Pull every line of the entries that has the word "left".

## [Data records]
· · · · · · ·

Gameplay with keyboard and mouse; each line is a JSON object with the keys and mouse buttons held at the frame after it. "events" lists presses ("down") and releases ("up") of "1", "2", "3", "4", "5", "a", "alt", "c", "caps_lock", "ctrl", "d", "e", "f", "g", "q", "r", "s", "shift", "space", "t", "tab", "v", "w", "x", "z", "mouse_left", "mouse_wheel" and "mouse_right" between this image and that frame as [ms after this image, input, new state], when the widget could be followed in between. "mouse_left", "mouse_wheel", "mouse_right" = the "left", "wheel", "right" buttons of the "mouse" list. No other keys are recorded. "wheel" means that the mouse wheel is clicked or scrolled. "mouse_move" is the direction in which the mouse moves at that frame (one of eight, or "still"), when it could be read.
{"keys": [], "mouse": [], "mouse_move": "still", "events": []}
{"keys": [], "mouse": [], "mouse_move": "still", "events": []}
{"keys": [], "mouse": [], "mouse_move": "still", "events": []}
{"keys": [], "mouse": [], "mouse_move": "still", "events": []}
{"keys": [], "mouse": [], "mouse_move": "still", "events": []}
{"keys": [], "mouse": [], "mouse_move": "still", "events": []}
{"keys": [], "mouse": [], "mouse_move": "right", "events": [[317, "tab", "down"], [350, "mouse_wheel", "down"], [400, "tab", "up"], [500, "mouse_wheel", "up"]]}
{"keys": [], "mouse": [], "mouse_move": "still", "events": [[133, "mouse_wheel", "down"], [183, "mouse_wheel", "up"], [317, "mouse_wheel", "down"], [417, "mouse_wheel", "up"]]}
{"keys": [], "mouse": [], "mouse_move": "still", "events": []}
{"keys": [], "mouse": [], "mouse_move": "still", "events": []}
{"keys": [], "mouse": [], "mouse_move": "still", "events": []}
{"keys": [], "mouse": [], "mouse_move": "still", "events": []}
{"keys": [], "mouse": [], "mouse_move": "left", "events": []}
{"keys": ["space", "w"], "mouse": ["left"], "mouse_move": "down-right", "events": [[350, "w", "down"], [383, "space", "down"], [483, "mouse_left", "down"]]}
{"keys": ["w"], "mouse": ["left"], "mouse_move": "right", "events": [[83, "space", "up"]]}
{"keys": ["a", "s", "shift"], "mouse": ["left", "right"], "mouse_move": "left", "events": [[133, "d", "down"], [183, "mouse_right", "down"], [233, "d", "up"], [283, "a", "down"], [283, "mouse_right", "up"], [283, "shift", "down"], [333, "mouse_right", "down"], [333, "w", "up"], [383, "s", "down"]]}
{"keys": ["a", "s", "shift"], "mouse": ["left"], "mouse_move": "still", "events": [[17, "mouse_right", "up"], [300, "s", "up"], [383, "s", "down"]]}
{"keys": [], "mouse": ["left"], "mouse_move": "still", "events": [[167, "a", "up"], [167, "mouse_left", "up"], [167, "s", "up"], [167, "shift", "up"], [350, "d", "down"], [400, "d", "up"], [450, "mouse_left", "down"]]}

· · · · · · ·

## [Answer space]
Gameplay with keyboard and mouse; each line is a JSON object with the keys and mouse buttons held at the frame after it. "events" lists presses ("down") and releases ("up") of "1", "2", "3", "4", "5", "a", "alt", "c", "caps_lock", "ctrl", "d", "e", "f", "g", "q", "r", "s", "shift", "space", "t", "tab", "v", "w", "x", "z", "mouse_left", "mouse_wheel" and "mouse_right" between this image and that frame as [ms after this image, input, new state], when the widget could be followed in between. "mouse_left", "mouse_wheel", "mouse_right" = the "left", "wheel", "right" buttons of the "mouse" list. No other keys are recorded. "wheel" means that the mouse wheel is clicked or scrolled. "mouse_move" is the direction in which the mouse moves at that frame (one of eight, or "still"), when it could be read.
{"keys": [], "mouse": [], "mouse_move": "left", "events": []}
{"keys": ["space", "w"], "mouse": ["left"], "mouse_move": "down-right", "events": [[350, "w", "down"], [383, "space", "down"], [483, "mouse_left", "down"]]}
{"keys": ["w"], "mouse": ["left"], "mouse_move": "right", "events": [[83, "space", "up"]]}
{"keys": ["a", "s", "shift"], "mouse": ["left", "right"], "mouse_move": "left", "events": [[133, "d", "down"], [183, "mouse_right", "down"], [233, "d", "up"], [283, "a", "down"], [283, "mouse_right", "up"], [283, "shift", "down"], [333, "mouse_right", "down"], [333, "w", "up"], [383, "s", "down"]]}
{"keys": ["a", "s", "shift"], "mouse": ["left"], "mouse_move": "still", "events": [[17, "mouse_right", "up"], [300, "s", "up"], [383, "s", "down"]]}
{"keys": [], "mouse": ["left"], "mouse_move": "still", "events": [[167, "a", "up"], [167, "mouse_left", "up"], [167, "s", "up"], [167, "shift", "up"], [350, "d", "down"], [400, "d", "up"], [450, "mouse_left", "down"]]}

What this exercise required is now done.